Waisai, Teraspapua.com – Sebagai mantan Bupati Maybrat dua periode, Dr. Bernard Sagrim, MM mengakui sangat mengetaui seperti apa kondisi YPK di tanah Papua, terutama di wilayah .
Kepada semua PSW yang ada di wilayah VII dan XI, Bernard Sagrim mengatakan, sebenarnya kita (YPK) ini orang kaya, tapi kenapa kita miskin di daerah kita sendiri. Selalu para guru YPK ribut terhadap hak-hak yang harus mereka dapatkan.
“Berarti ada yang salah. Jadi kita manfaatkan Forum Grup Diskusi (FGD) ini untuk berdiskusi apa saja yang menjadi batu sandungan. Persoalan fundamental di mana kemudian kita mencari solusi yang fundamental juga,” kata koordinator wilayah VII dan XI Dr. Bernard Sagrim, MM pada acara FGD dengan guru-guru YPK di Waisai, Kabupaten Raja Ampat, Papua Barat Daya, Kamis (12/10/2023).
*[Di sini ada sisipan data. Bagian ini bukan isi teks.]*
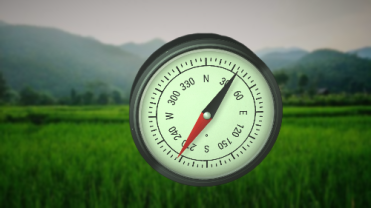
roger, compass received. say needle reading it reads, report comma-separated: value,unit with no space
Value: 215,°
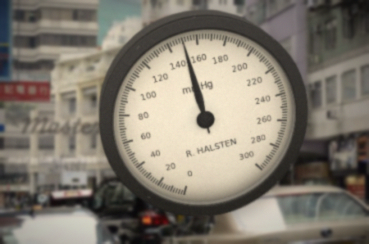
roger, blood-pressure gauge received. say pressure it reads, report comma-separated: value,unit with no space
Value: 150,mmHg
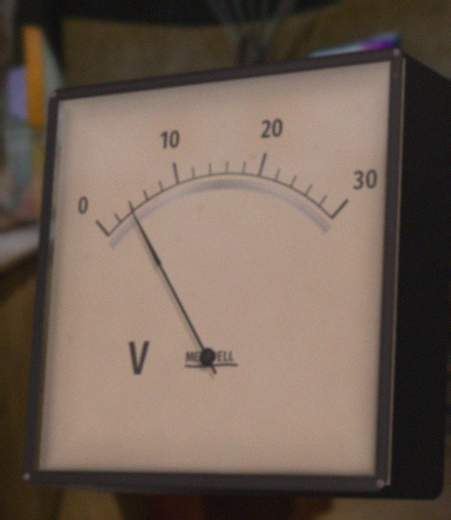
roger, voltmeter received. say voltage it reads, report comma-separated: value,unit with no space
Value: 4,V
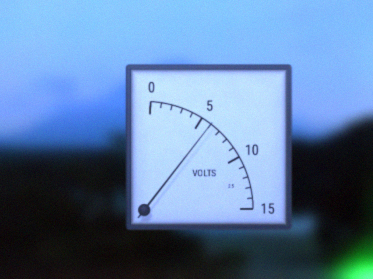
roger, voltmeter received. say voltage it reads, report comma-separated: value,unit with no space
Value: 6,V
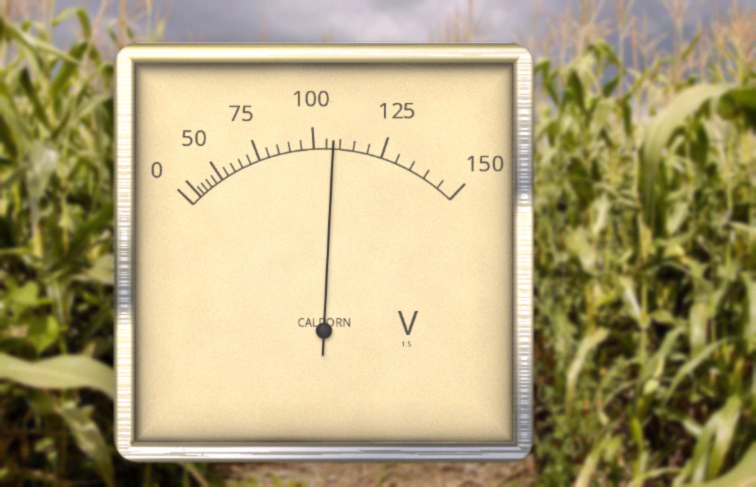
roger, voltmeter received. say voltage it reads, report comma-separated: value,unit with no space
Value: 107.5,V
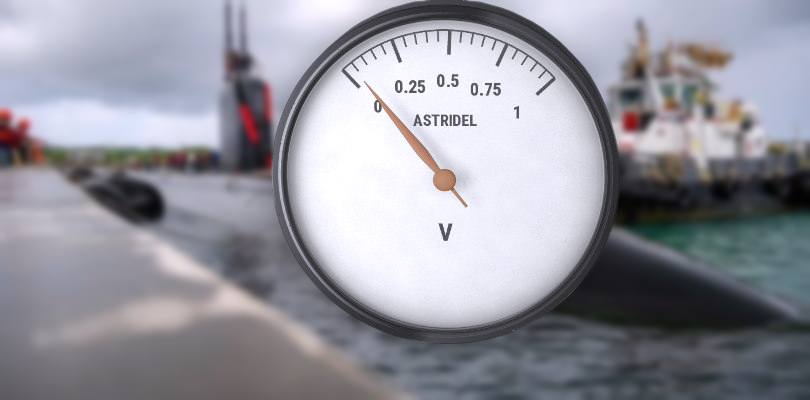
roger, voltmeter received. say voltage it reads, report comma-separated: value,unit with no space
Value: 0.05,V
Namun lanjut Bernard Sagrim, kita butuh waktu untuk benahi YPK, tentu di bawah kepemimpinan ketua BP YPK, Joni Y. Betaubun, SH, MH, YPK di Tanah Papua akan bangkit
“Saya berterima kasih, karena ketua BP YPK munculkan sebuah konsep kepemimpinan kolaboratif sehingga kita saling berkolaborasi, karena kita mengurus YPK satu tanah Papua,” kata Sagrim.
Sehingga, lanjut Sagrim, ada wilayah-wilayah yang akan berkoordinasi, sinergis dengan GKI, lalu kita melihat sekolahnya bagaimana.
“Kita juga berkolaborasi dengan senior-senior kita yang dikasih tanggung jawab sebaga pimpinan di eksekutif, legislatif untuk melihat bagaimana YPK ke depan,” ujar Sagrim.
Sagrim juga mengatakan dibawah kepemimpinan Joni Y. Betaubun sebagai ketua BP YPK merupakan kepemimpinan inovatif dan kolaboratif, untuk menuju kepada kebangkitan YPK di Tanah Papua, khusus di Kabupaten Raja Ampat.
Diakatakan, YPK saat ini sudah bergerak maju dan bangkit di setiap wilayah di Papua. Jadi soal penggabungan atau merger ke sekolah-sekolah negeri tidak seperti yang diwacakan.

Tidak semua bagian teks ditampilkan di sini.